- Text section:

↓↓↓

Let $R$ and $S$ be two rings. A ring homomorphism between $R$ and $S$ is a function $f:R\to S$ such that:
- \[f(a+b) = f(a)+f(b)\]
for all $a$, $b\in R$.
- \[f(a\cdot b) = f(a)\cdot f(b)\]
for all $a$, $b\in R$.
- \[f(1) = 1.\]
Namely, $f$ is both a group homomorphism from $(R,+)$ to $(S,+)$ and a monoid homomorphism from $(R,\cdot)$ to $(S,\cdot)$.
DEF-RH-TRI. Trivial Ring Homomorphism.

↑↑↑

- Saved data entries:
↓↓↓

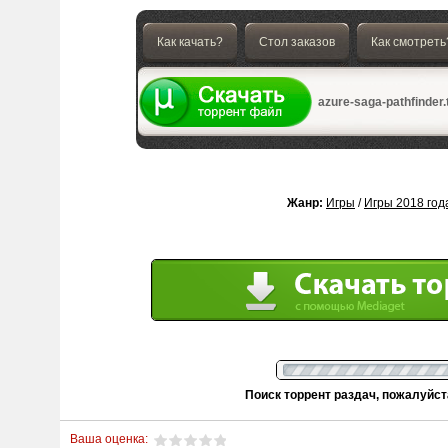
Как качать?
Стол заказов
Как смотреть
azure-saga-pathfinder.t
Жанр:
Игры
/
Игры 2018 год
Поиск торрент раздач, пожалуйс
Ваша оценка:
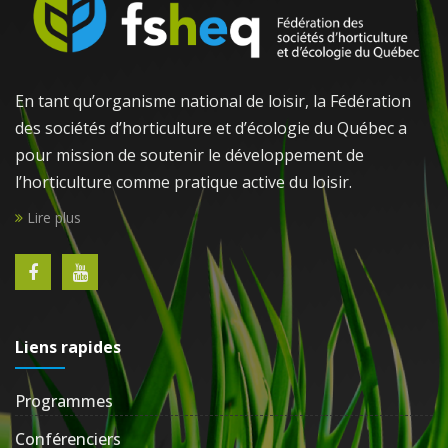
En tant qu’organisme national de loisir, la Fédération
des sociétés d’horticulture et d’écologie du Québec a
pour mission de soutenir le développement de
l’horticulture comme pratique active du loisir.
Lire plus
Liens rapides
Programmes
Conférenciers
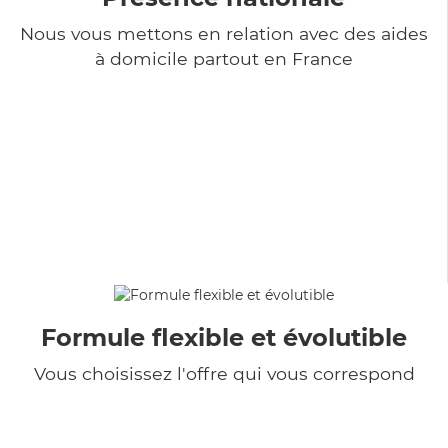
Nous vous mettons en relation avec des aides
à domicile partout en France
Formule flexible et évolutible
Vous choisissez l'offre qui vous correspond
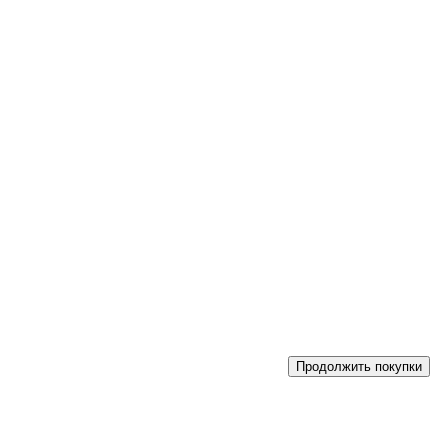
Продолжить покупки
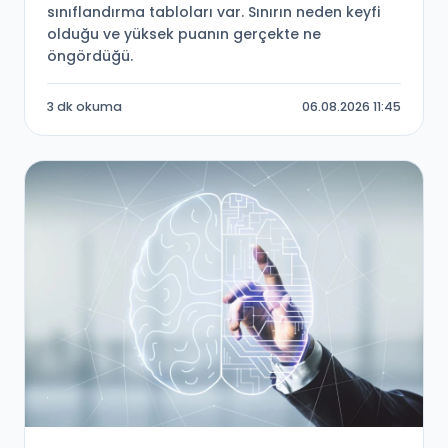
sınıflandırma tabloları var. Sınırın neden keyfi
olduğu ve yüksek puanın gerçekte ne
öngördüğü.
3 dk okuma
06.08.2026 11:45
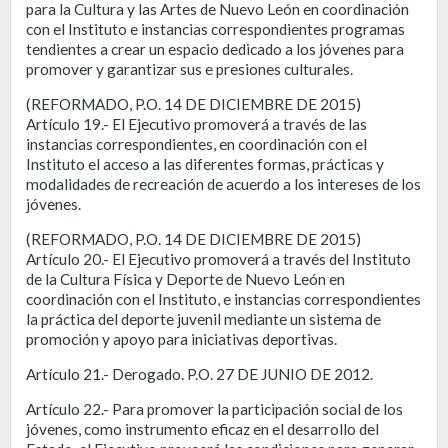
para la Cultura y las Artes de Nuevo León en coordinación
con el Instituto e instancias correspondientes programas
tendientes a crear un espacio dedicado a los jóvenes para
promover y garantizar sus e presiones culturales.
(REFORMADO, P.O. 14 DE DICIEMBRE DE 2015)
Artículo 19.- El Ejecutivo promoverá a través de las
instancias correspondientes, en coordinación con el
Instituto el acceso a las diferentes formas, prácticas y
modalidades de recreación de acuerdo a los intereses de los
jóvenes.
(REFORMADO, P.O. 14 DE DICIEMBRE DE 2015)
Artículo 20.- El Ejecutivo promoverá a través del Instituto
de la Cultura Física y Deporte de Nuevo León en
coordinación con el Instituto, e instancias correspondientes
la práctica del deporte juvenil mediante un sistema de
promoción y apoyo para iniciativas deportivas.
Artículo 21.- Derogado. P.O. 27 DE JUNIO DE 2012.
Artículo 22.- Para promover la participación social de los
jóvenes, como instrumento eficaz en el desarrollo del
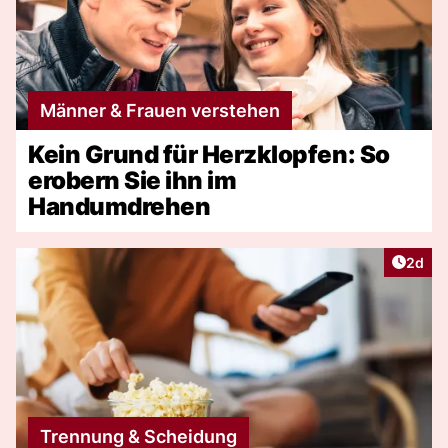
Männer & Frauen verstehen
Kein Grund für Herzklopfen: So
erobern Sie ihn im
Handumdrehen
Artike
2d
Trennung & Scheidung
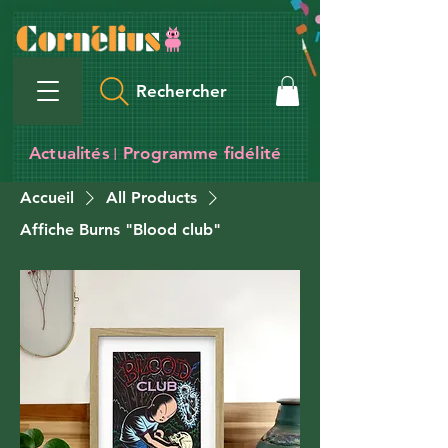
Rechercher
Actualités
Programme fidélité
I
Accueil
All Products
Affiche Burns "Blood club"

↑↑↑

- Exercises to complete:
1/ Edit the saved data rows in the stretch from the line containing "para la Cultura" through the end of the rows, replacing "Instituto" with "Consejo" and keeping everything else the same. Leave the pictures out of your answer.
2/ Resume the text on ring homomorphisms, picking up right after its last line.
The text and the rows are unrelated to each other.

- Outputs in order:
1/
para la Cultura y las Artes de Nuevo León en coordinación
con el Consejo e instancias correspondientes programas
tendientes a crear un espacio dedicado a los jóvenes para
promover y garantizar sus e presiones culturales.
(REFORMADO, P.O. 14 DE DICIEMBRE DE 2015)
Artículo 19.- El Ejecutivo promoverá a través de las
instancias correspondientes, en coordinación con el
Consejo el acceso a las diferentes formas, prácticas y
modalidades de recreación de acuerdo a los intereses de los
jóvenes.
(REFORMADO, P.O. 14 DE DICIEMBRE DE 2015)
Artículo 20.- El Ejecutivo promoverá a través del Consejo
de la Cultura Física y Deporte de Nuevo León en
coordinación con el Consejo, e instancias correspondientes
la práctica del deporte juvenil mediante un sistema de
promoción y apoyo para iniciativas deportivas.
Artículo 21.- Derogado. P.O. 27 DE JUNIO DE 2012.
Artículo 22.- Para promover la participación social de los
jóvenes, como instrumento eficaz en el desarrollo del
Männer & Frauen verstehen
Kein Grund für Herzklopfen: So
erobern Sie ihn im
Handumdrehen
Artike
2d
Trennung & Scheidung
Rechercher
Actualités
Programme fidélité
I
Accueil
All Products
Affiche Burns "Blood club"

2/
The trivial / zero ring homomorphism between two rings $R$ and $S$ is the function
\[f : R\to S, \, a\mapsto 0.\]
The kernel of a ring homomorphism $f:R\to S$ is
\[\ker f = f^{-1}[\{0\}].\]
Let $f:R\to S$ is a ring homomorphism.
- \[f(0)=0.\]
- \[f(-a) = -f(a)\]
for every $a\in R$.
Proof.By PROP-GH-A.
Let $f:R\to S$ be a ring homomorphism. $f$ is a monomorphism if and only if
\[\ker f = \{0\}.\]
Proof.By PROP-GH-MON.